[Opening Source material section]

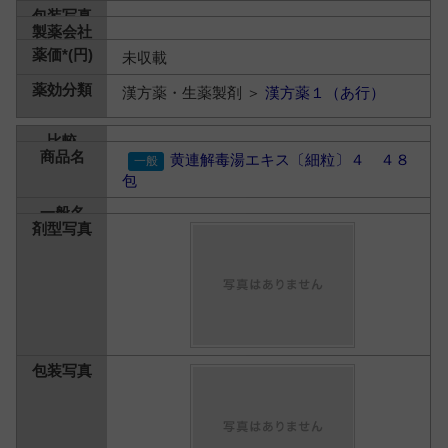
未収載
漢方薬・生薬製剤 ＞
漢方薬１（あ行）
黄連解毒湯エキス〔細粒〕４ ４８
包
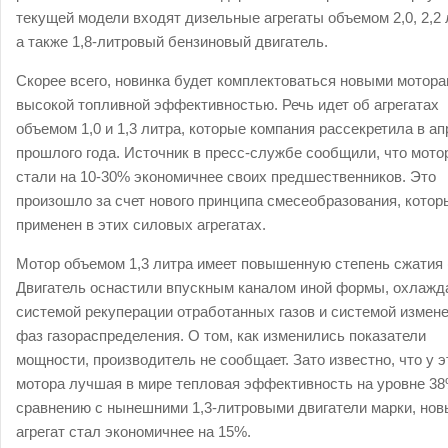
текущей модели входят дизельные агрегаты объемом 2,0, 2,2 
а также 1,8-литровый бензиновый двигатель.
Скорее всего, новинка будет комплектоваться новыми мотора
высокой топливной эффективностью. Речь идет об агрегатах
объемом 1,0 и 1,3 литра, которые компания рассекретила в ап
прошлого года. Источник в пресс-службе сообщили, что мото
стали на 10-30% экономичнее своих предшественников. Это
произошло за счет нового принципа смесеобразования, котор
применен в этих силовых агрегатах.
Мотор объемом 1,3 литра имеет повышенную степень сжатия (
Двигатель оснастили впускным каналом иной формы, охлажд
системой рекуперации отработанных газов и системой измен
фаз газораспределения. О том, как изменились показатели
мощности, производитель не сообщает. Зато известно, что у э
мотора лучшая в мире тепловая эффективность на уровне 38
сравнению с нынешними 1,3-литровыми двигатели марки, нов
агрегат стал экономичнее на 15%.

[Closing Source material section]
[Opening Source material section]

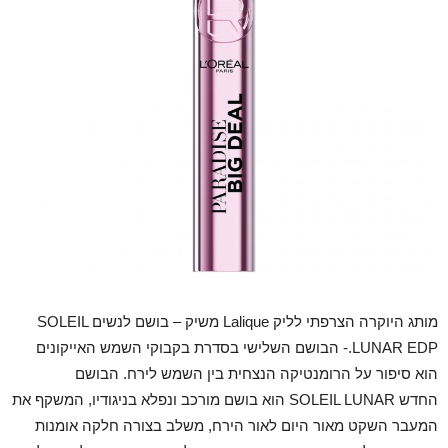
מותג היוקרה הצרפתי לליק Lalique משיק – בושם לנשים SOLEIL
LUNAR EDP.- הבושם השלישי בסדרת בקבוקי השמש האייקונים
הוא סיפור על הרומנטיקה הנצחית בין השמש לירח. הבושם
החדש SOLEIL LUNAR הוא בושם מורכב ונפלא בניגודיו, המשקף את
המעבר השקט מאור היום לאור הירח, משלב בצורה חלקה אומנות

[Closing Source material section]
[Opening Source material section]

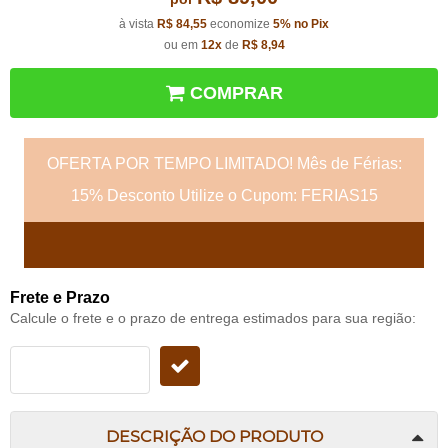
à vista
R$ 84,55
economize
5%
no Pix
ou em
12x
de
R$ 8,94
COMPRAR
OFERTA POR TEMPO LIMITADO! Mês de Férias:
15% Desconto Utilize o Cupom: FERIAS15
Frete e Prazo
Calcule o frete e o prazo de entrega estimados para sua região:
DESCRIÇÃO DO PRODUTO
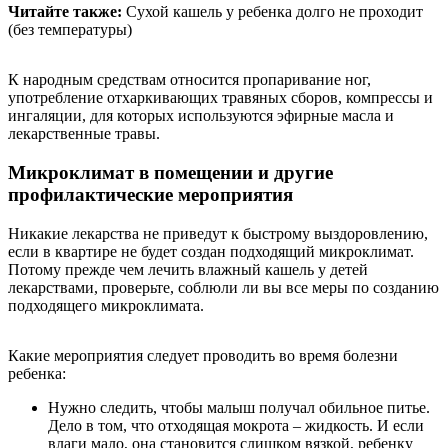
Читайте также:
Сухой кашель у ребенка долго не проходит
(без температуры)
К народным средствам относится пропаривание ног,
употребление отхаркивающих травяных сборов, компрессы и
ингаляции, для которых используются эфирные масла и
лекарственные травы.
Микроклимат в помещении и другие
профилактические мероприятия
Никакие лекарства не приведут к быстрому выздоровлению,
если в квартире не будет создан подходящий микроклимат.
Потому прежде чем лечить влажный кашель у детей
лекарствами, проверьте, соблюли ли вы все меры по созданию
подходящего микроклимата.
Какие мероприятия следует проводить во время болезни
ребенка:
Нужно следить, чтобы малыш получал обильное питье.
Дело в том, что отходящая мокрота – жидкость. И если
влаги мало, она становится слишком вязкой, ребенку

[Closing Source material section]

• _Problem to work on_
Print the lines of the entries starting with the line that contains "текущей модели входят" and going on through the line that contains "стали на 10-30%", with both of those lines included.

• _Your solution_
текущей модели входят дизельные агрегаты объемом 2,0, 2,2 
а также 1,8-литровый бензиновый двигатель.
Скорее всего, новинка будет комплектоваться новыми мотора
высокой топливной эффективностью. Речь идет об агрегатах
объемом 1,0 и 1,3 литра, которые компания рассекретила в ап
прошлого года. Источник в пресс-службе сообщили, что мото
стали на 10-30% экономичнее своих предшественников. Это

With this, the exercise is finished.